DIRECTIVE:
Below are some entries. Count how many of their lines include "América", then give that number only.

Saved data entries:

═══

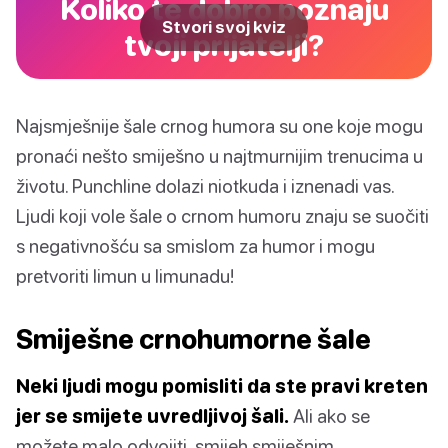
Koliko te dobro poznaju
Stvori svoj kviz
tvoji prijatelji?
Najsmješnije šale crnog humora su one koje mogu
pronaći nešto smiješno u najtmurnijim trenucima u
životu. Punchline dolazi niotkuda i iznenadi vas.
Ljudi koji vole šale o crnom humoru znaju se suočiti
s negativnošću sa smislom za humor i mogu
pretvoriti limun u limunadu!
Smiješne crnohumorne šale
Neki ljudi mogu pomisliti da ste pravi kreten
jer se smijete uvredljivoj šali.
Ali ako se
možete malo odvojiti, smijeh smiješnim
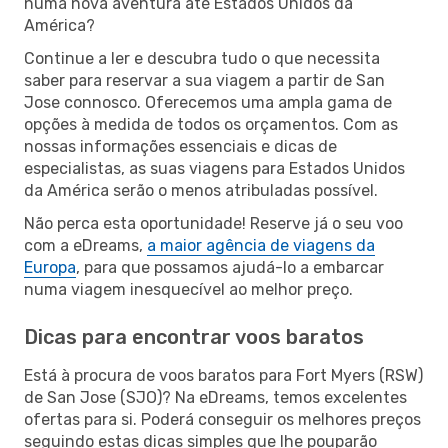
numa nova aventura até Estados Unidos da
América?
Continue a ler e descubra tudo o que necessita
saber para reservar a sua viagem a partir de San
Jose connosco. Oferecemos uma ampla gama de
opções à medida de todos os orçamentos. Com as
nossas informações essenciais e dicas de
especialistas, as suas viagens para Estados Unidos
da América serão o menos atribuladas possível.
Não perca esta oportunidade! Reserve já o seu voo
com a eDreams,
a maior agência de viagens da
Europa
, para que possamos ajudá-lo a embarcar
numa viagem inesquecível ao melhor preço.
Dicas para encontrar voos baratos
Está à procura de voos baratos para Fort Myers (RSW)
de San Jose (SJO)? Na eDreams, temos excelentes
ofertas para si. Poderá conseguir os melhores preços
seguindo estas dicas simples que lhe pouparão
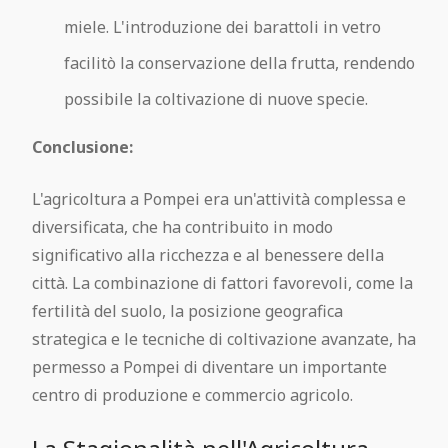
miele. L'introduzione dei barattoli in vetro
facilitò la conservazione della frutta, rendendo
possibile la coltivazione di nuove specie.
Conclusione:
L'agricoltura a Pompei era un'attività complessa e
diversificata, che ha contribuito in modo
significativo alla ricchezza e al benessere della
città. La combinazione di fattori favorevoli, come la
fertilità del suolo, la posizione geografica
strategica e le tecniche di coltivazione avanzate, ha
permesso a Pompei di diventare un importante
centro di produzione e commercio agricolo.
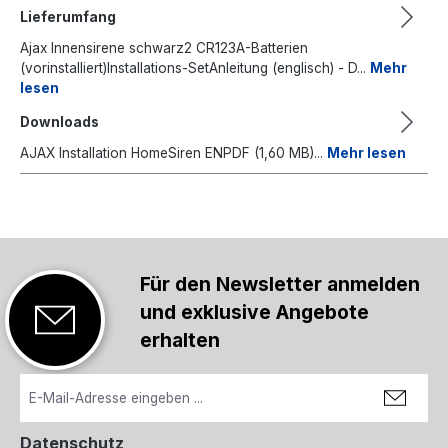
Lieferumfang
Ajax Innensirene schwarz2 CR123A-Batterien
(vorinstalliert)Installations-SetAnleitung (englisch) - D...
Mehr
lesen
Downloads
AJAX Installation HomeSiren ENPDF (1,60 MB)...
Mehr lesen
Für den Newsletter anmelden
und exklusive Angebote
erhalten
Datenschutz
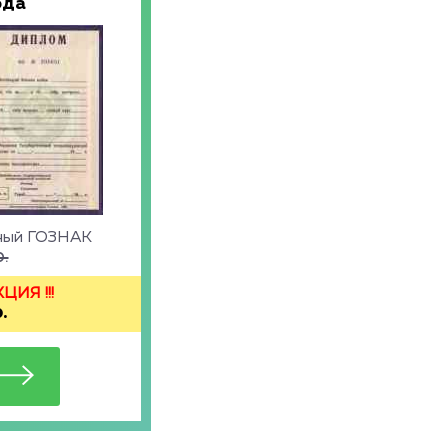
ода
ьный ГОЗНАК
.
ИЯ !!!
.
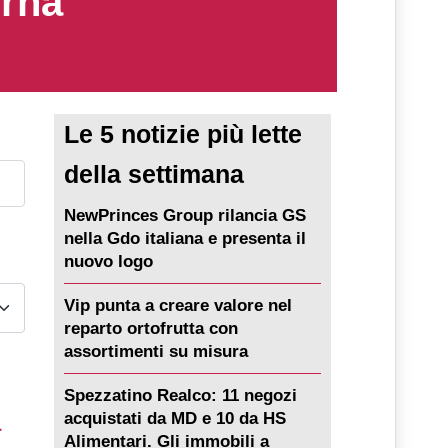
erna
Le 5 notizie più lette
della settimana
NewPrinces Group rilancia GS
nella Gdo italiana e presenta il
nuovo logo
Vip punta a creare valore nel
reparto ortofrutta con
assortimenti su misura
Spezzatino Realco: 11 negozi
a
acquistati da MD e 10 da HS
Alimentari. Gli immobili a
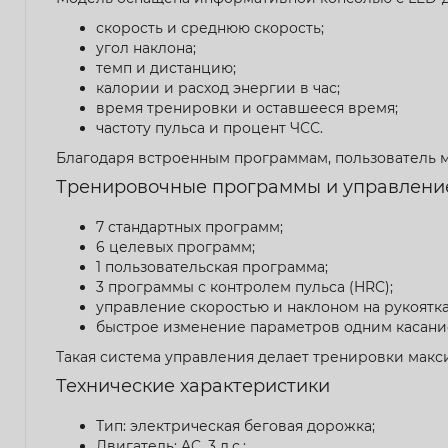
скорость и среднюю скорость;
угол наклона;
темп и дистанцию;
калории и расход энергии в час;
время тренировки и оставшееся время;
частоту пульса и процент ЧСС.
Благодаря встроенным программам, пользователь 
Тренировочные программы и управлени
7 стандартных программ;
6 целевых программ;
1 пользовательская программа;
3 программы с контролем пульса (HRC);
управление скоростью и наклоном на рукоятка
быстрое изменение параметров одним касани
Такая система управления делает тренировки мак
Технические характеристики
Тип: электрическая беговая дорожка;
Двигатель: AC, 3 л.с.;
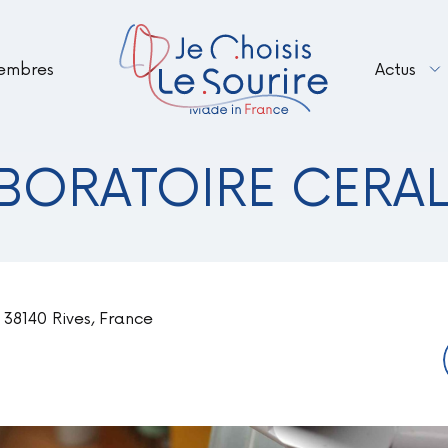
embres
Actus
Renouveler votre adhésion en 2026 – B
Le Sourire Made in France fait peau n
BORATOIRE CERA
38140 Rives, France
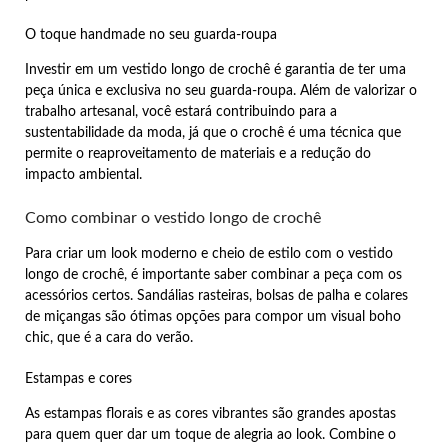
O toque handmade no seu guarda-roupa
Investir em um vestido longo de crochê é garantia de ter uma
peça única e exclusiva no seu guarda-roupa. Além de valorizar o
trabalho artesanal, você estará contribuindo para a
sustentabilidade da moda, já que o crochê é uma técnica que
permite o reaproveitamento de materiais e a redução do
impacto ambiental.
Como combinar o vestido longo de crochê
Para criar um look moderno e cheio de estilo com o vestido
longo de crochê, é importante saber combinar a peça com os
acessórios certos. Sandálias rasteiras, bolsas de palha e colares
de miçangas são ótimas opções para compor um visual boho
chic, que é a cara do verão.
Estampas e cores
As estampas florais e as cores vibrantes são grandes apostas
para quem quer dar um toque de alegria ao look. Combine o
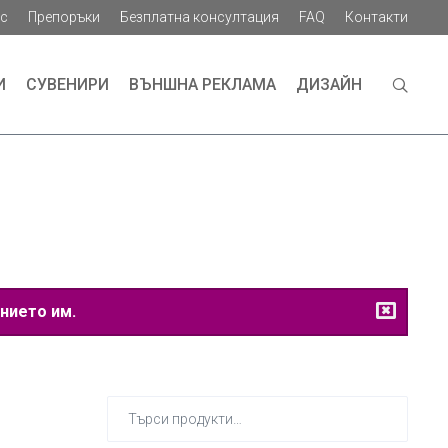
ас
Препоръки
Безплатна консултация
FAQ
Контакти
И
СУВЕНИРИ
ВЪНШНА РЕКЛАМА
ДИЗАЙН
нието им.
Търсене
за:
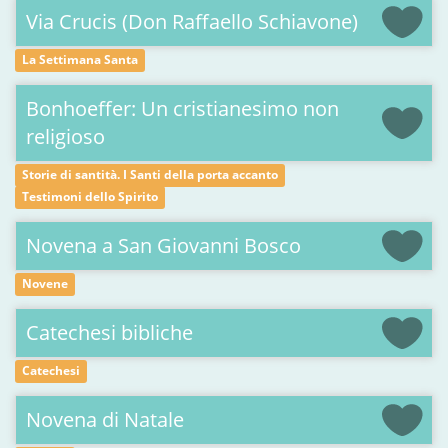
Via Crucis (Don Raffaello Schiavone)
La Settimana Santa
Bonhoeffer: Un cristianesimo non
religioso
Storie di santità. I Santi della porta accanto
Testimoni dello Spirito
Novena a San Giovanni Bosco
Novene
Catechesi bibliche
Catechesi
Novena di Natale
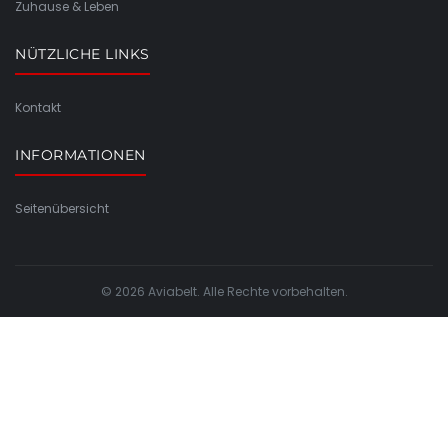
Zuhause & Leben
NÜTZLICHE LINKS
Kontakt
INFORMATIONEN
Seitenübersicht
© 2026 Aviabelt. Alle Rechte vorbehalten.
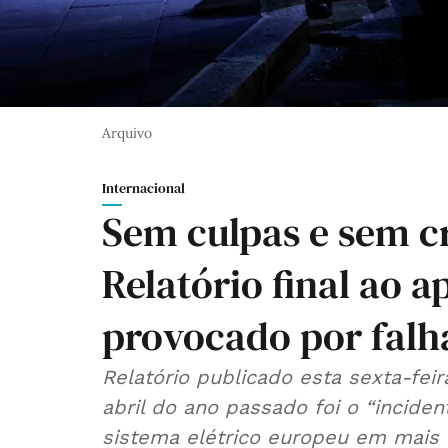
Arquivo
Internacional
Sem culpas e sem cr
Relatório final ao a
provocado por falh
Relatório publicado esta sexta-fei
abril do ano passado foi o “incid
sistema elétrico europeu em mais 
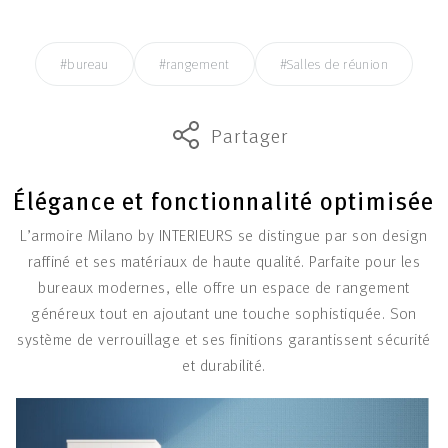
#bureau
#rangement
#Salles de réunion
Partager
Élégance et fonctionnalité optimisée
L’armoire Milano by INTERIEURS se distingue par son design
raffiné et ses matériaux de haute qualité. Parfaite pour les
bureaux modernes, elle offre un espace de rangement
généreux tout en ajoutant une touche sophistiquée. Son
système de verrouillage et ses finitions garantissent sécurité
et durabilité.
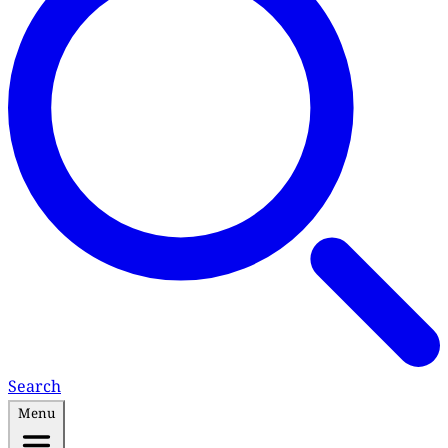
Search
Menu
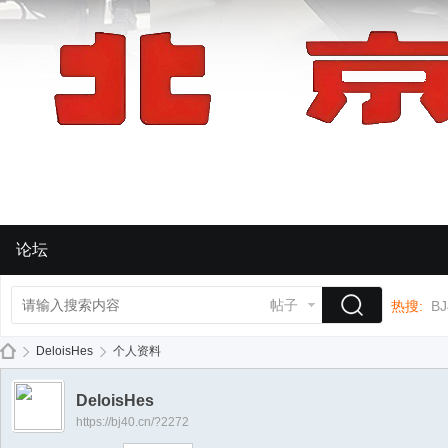
论坛
帖子
热搜:
BJ
DeloisHes
个人资料
DeloisHes
https://bj40.cn/?2272
BJ
›
›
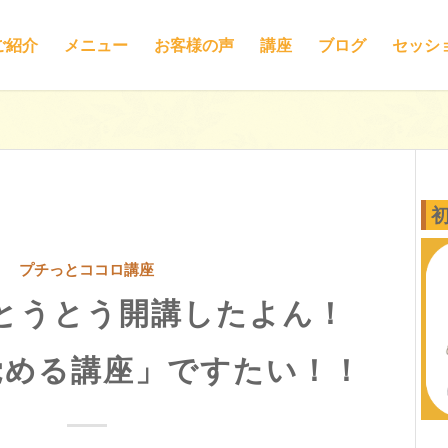
ご紹介
メニュー
お客様の声
講座
ブログ
セッシ
プチっとココロ講座
とうとう開講したよん！
覚める講座」ですたい！！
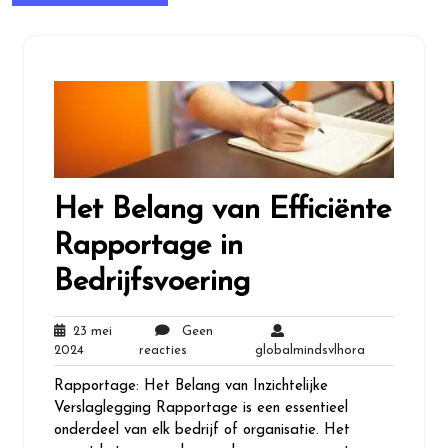
Het Belang van Efficiënte
Rapportage in
Bedrijfsvoering
23 mei
Geen
23
Geen
globalmindsvl
2024
reacties
globalmindsvlhora
mei
reacties
Rapportage: Het Belang van Inzichtelijke
2024
Verslaglegging Rapportage is een essentieel
onderdeel van elk bedrijf of organisatie. Het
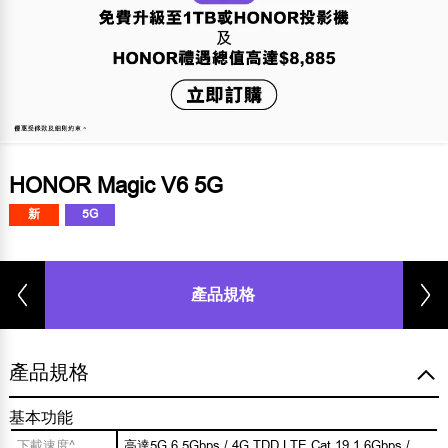
HONOR Magic V6 5G
新
5G
產品規格
產品規格
基本功能
下載速度^
高達5G 6.5Gbps / 4G TDD LTE Cat 19 1.6Gbps /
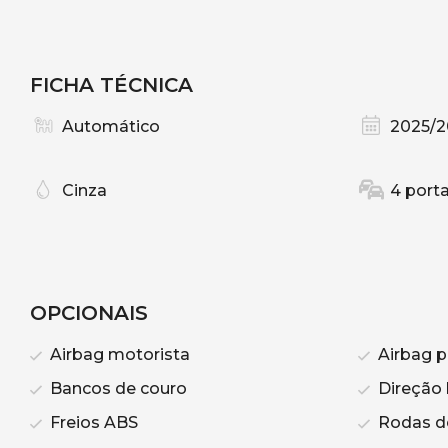
FICHA TÉCNICA
Automático
2025/2
Cinza
4 port
OPCIONAIS
Airbag motorista
Airbag p
Bancos de couro
Direção 
Freios ABS
Rodas de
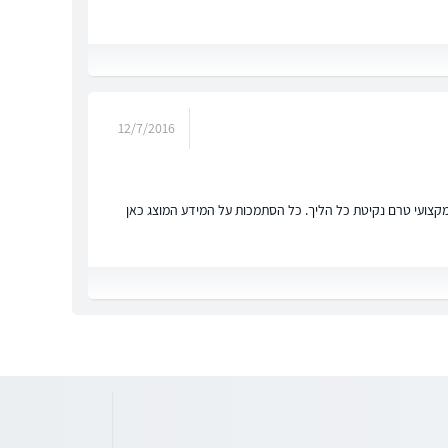
12/7/2016
ץ מקצועי טרם נקיטת כל הליך. כל הסתמכות על המידע המוצג כאן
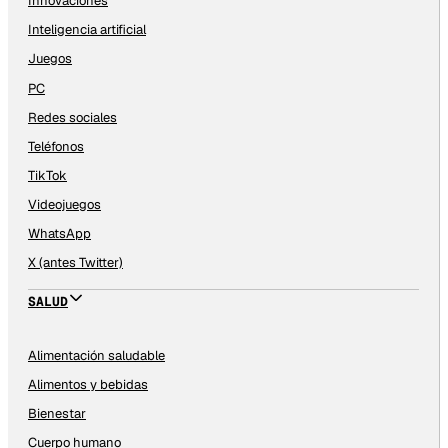
Innovaciones
Inteligencia artificial
Juegos
PC
Redes sociales
Teléfonos
TikTok
Videojuegos
WhatsApp
X (antes Twitter)
SALUD
Alimentación saludable
Alimentos y bebidas
Bienestar
Cuerpo humano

═══

SOLVED EXERCISE:
2